_Aim of the exercise:_ Could you repeat all of the entries below, character for character?

-=-=-=-=-

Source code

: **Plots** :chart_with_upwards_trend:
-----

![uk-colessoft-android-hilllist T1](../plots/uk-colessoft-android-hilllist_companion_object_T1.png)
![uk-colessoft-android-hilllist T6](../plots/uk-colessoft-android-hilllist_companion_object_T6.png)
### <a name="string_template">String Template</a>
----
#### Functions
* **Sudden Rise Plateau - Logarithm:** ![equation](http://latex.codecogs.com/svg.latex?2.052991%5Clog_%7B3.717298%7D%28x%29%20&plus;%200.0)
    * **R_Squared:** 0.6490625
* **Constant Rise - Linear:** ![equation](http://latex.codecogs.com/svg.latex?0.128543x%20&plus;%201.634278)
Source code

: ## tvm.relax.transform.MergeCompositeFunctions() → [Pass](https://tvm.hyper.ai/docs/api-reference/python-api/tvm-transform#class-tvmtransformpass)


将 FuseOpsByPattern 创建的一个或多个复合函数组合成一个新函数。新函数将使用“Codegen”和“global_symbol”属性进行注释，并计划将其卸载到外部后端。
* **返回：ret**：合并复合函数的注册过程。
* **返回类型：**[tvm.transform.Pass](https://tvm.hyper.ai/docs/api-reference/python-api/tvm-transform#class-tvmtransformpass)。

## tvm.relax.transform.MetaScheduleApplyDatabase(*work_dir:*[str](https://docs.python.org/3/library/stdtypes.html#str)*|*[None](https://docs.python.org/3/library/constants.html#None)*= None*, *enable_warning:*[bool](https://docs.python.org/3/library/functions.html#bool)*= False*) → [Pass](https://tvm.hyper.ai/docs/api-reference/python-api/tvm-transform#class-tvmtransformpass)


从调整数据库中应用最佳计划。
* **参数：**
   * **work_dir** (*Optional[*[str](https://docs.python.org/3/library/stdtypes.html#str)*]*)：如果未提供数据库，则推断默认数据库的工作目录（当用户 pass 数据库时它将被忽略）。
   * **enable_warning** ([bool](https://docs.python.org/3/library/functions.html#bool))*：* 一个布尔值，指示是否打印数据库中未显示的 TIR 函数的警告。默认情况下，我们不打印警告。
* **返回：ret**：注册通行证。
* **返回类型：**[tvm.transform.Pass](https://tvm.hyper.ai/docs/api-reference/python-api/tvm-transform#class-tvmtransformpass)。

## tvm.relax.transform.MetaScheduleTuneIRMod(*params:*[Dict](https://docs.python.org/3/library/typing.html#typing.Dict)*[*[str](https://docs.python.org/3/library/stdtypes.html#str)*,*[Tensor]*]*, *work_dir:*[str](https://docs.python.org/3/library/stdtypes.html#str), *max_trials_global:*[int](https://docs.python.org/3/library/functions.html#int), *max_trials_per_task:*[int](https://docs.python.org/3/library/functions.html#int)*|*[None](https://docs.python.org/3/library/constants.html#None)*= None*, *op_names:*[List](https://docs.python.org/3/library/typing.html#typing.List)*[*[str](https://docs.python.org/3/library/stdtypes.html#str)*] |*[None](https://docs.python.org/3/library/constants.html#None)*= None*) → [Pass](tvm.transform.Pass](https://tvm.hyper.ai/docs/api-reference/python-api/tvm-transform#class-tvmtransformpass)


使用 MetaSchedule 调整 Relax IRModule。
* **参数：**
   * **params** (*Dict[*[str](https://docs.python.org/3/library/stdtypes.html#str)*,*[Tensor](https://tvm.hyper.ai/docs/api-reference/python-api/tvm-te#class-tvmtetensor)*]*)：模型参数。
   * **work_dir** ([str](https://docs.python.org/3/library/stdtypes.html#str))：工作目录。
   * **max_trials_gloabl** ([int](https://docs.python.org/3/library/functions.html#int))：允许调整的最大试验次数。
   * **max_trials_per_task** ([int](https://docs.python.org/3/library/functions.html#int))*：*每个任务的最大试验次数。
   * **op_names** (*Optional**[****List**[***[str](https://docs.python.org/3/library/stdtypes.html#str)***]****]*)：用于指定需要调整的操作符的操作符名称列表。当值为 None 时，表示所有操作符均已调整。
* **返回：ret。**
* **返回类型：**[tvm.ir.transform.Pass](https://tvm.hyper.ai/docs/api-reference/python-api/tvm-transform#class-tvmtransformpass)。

-=-=-=-=-

_Answer box:_
Source code

: **Plots** :chart_with_upwards_trend:
-----

![uk-colessoft-android-hilllist T1](../plots/uk-colessoft-android-hilllist_companion_object_T1.png)
![uk-colessoft-android-hilllist T6](../plots/uk-colessoft-android-hilllist_companion_object_T6.png)
### <a name="string_template">String Template</a>
----
#### Functions
* **Sudden Rise Plateau - Logarithm:** ![equation](http://latex.codecogs.com/svg.latex?2.052991%5Clog_%7B3.717298%7D%28x%29%20&plus;%200.0)
    * **R_Squared:** 0.6490625
* **Constant Rise - Linear:** ![equation](http://latex.codecogs.com/svg.latex?0.128543x%20&plus;%201.634278)
Source code

: ## tvm.relax.transform.MergeCompositeFunctions() → [Pass](https://tvm.hyper.ai/docs/api-reference/python-api/tvm-transform#class-tvmtransformpass)


将 FuseOpsByPattern 创建的一个或多个复合函数组合成一个新函数。新函数将使用“Codegen”和“global_symbol”属性进行注释，并计划将其卸载到外部后端。
* **返回：ret**：合并复合函数的注册过程。
* **返回类型：**[tvm.transform.Pass](https://tvm.hyper.ai/docs/api-reference/python-api/tvm-transform#class-tvmtransformpass)。

## tvm.relax.transform.MetaScheduleApplyDatabase(*work_dir:*[str](https://docs.python.org/3/library/stdtypes.html#str)*|*[None](https://docs.python.org/3/library/constants.html#None)*= None*, *enable_warning:*[bool](https://docs.python.org/3/library/functions.html#bool)*= False*) → [Pass](https://tvm.hyper.ai/docs/api-reference/python-api/tvm-transform#class-tvmtransformpass)


从调整数据库中应用最佳计划。
* **参数：**
   * **work_dir** (*Optional[*[str](https://docs.python.org/3/library/stdtypes.html#str)*]*)：如果未提供数据库，则推断默认数据库的工作目录（当用户 pass 数据库时它将被忽略）。
   * **enable_warning** ([bool](https://docs.python.org/3/library/functions.html#bool))*：* 一个布尔值，指示是否打印数据库中未显示的 TIR 函数的警告。默认情况下，我们不打印警告。
* **返回：ret**：注册通行证。
* **返回类型：**[tvm.transform.Pass](https://tvm.hyper.ai/docs/api-reference/python-api/tvm-transform#class-tvmtransformpass)。

## tvm.relax.transform.MetaScheduleTuneIRMod(*params:*[Dict](https://docs.python.org/3/library/typing.html#typing.Dict)*[*[str](https://docs.python.org/3/library/stdtypes.html#str)*,*[Tensor]*]*, *work_dir:*[str](https://docs.python.org/3/library/stdtypes.html#str), *max_trials_global:*[int](https://docs.python.org/3/library/functions.html#int), *max_trials_per_task:*[int](https://docs.python.org/3/library/functions.html#int)*|*[None](https://docs.python.org/3/library/constants.html#None)*= None*, *op_names:*[List](https://docs.python.org/3/library/typing.html#typing.List)*[*[str](https://docs.python.org/3/library/stdtypes.html#str)*] |*[None](https://docs.python.org/3/library/constants.html#None)*= None*) → [Pass](tvm.transform.Pass](https://tvm.hyper.ai/docs/api-reference/python-api/tvm-transform#class-tvmtransformpass)


使用 MetaSchedule 调整 Relax IRModule。
* **参数：**
   * **params** (*Dict[*[str](https://docs.python.org/3/library/stdtypes.html#str)*,*[Tensor](https://tvm.hyper.ai/docs/api-reference/python-api/tvm-te#class-tvmtetensor)*]*)：模型参数。
   * **work_dir** ([str](https://docs.python.org/3/library/stdtypes.html#str))：工作目录。
   * **max_trials_gloabl** ([int](https://docs.python.org/3/library/functions.html#int))：允许调整的最大试验次数。
   * **max_trials_per_task** ([int](https://docs.python.org/3/library/functions.html#int))*：*每个任务的最大试验次数。
   * **op_names** (*Optional**[****List**[***[str](https://docs.python.org/3/library/stdtypes.html#str)***]****]*)：用于指定需要调整的操作符的操作符名称列表。当值为 None 时，表示所有操作符均已调整。
* **返回：ret。**
* **返回类型：**[tvm.ir.transform.Pass](https://tvm.hyper.ai/docs/api-reference/python-api/tvm-transform#class-tvmtransformpass)。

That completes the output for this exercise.